She’s a Washboard Wonder
February 15, 2023
Social and emotional counselor Summer Puopolo leads a rockstar life after school hours.
Since 2019 she’s been playing the washboard and singing for Baby Jo’s Boogie Band. Puopolo got connected with her band by her brother, who played in another band led by accordion player Betty Jo Dominic. The band name “Baby Jo’s” would eventually come from them.
Puopolo started singing “You Are My Sunshine” with her brother for the band and eventually sang backup full-time. “That sorta snowballed into Betty Jo saying I should pick up something else, so I picked up the washboard,” Puopolo said.
A washboard is a percussion instrument using the metal surface of the cleaning device. While Puopolo started with the tambourine, “I wasn’t very good at the tambourine. Which seems really silly, because who isn’t good at the tambourine?”

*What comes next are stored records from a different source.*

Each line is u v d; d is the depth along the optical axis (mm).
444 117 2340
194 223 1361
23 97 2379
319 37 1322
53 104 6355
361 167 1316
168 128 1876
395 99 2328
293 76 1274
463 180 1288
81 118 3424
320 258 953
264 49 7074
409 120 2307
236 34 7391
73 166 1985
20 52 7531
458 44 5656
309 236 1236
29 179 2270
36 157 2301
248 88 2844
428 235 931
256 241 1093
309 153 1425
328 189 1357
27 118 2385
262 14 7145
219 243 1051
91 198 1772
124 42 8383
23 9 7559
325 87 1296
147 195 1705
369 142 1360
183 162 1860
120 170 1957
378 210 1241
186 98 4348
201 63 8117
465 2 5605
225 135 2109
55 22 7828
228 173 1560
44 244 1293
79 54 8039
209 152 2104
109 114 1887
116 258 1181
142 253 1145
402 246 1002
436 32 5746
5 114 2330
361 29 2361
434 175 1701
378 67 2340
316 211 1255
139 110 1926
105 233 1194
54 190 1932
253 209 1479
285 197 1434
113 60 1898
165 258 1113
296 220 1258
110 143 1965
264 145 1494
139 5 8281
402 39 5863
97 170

Before Puopolo joined, Baby Jo’s had another washboard player. “Betty Jo likes the sound a washboard brings to a band,” she said, and soon Puopolo was influenced enough to pick it up.
Puopolo started playing piano at age 8, took up the flute in middle school, and sang in the choir in high school. She grew up listening to jazz artists like Billie Holiday and Louis Armstrong. “That’s actually the kind of music we play in the band,” Puopolo said.
On top of performing with her band, Puopolo has also been hosting a teacher jam session after school on the breezeway. “I talked with Mr. P [music production teacher Trevor Przyuski] and he said he had wanted to do this for years,” she said.” He asked if we could get this together, and I was like ‘yeah we just have to tell people to come.’”
“The first week that we had it a couple of people showed up, and then from there it’s really grown,” Puopolo said. “The teacher jam session is really great because it gives a chance for non-band members to play and have fun.” The after-school jam session is currently open only to staff but is eventually looking to expand to students too.
Puopolo loves seeing the audience every time she performs but it wasn’t always that way, “I used to get nervous when I would perform, like butterflies inside my torso and arms and legs,” Puopolo said.
“At the end of the set, we often play a loud raucous-y song, and the horns and I walk out and around the space, kind of like a Mardi Gras parade through the crowd, everyone soloing at the same time. That’s a time when I give it all I have left and really turn it up,” Puopolo said. “I’ve actually run into former students playing there multiple times,” she said.
Puopolo and Baby Jo’s Boogie Band plays every Monday at 6:30 PM at the Whiskey Jar.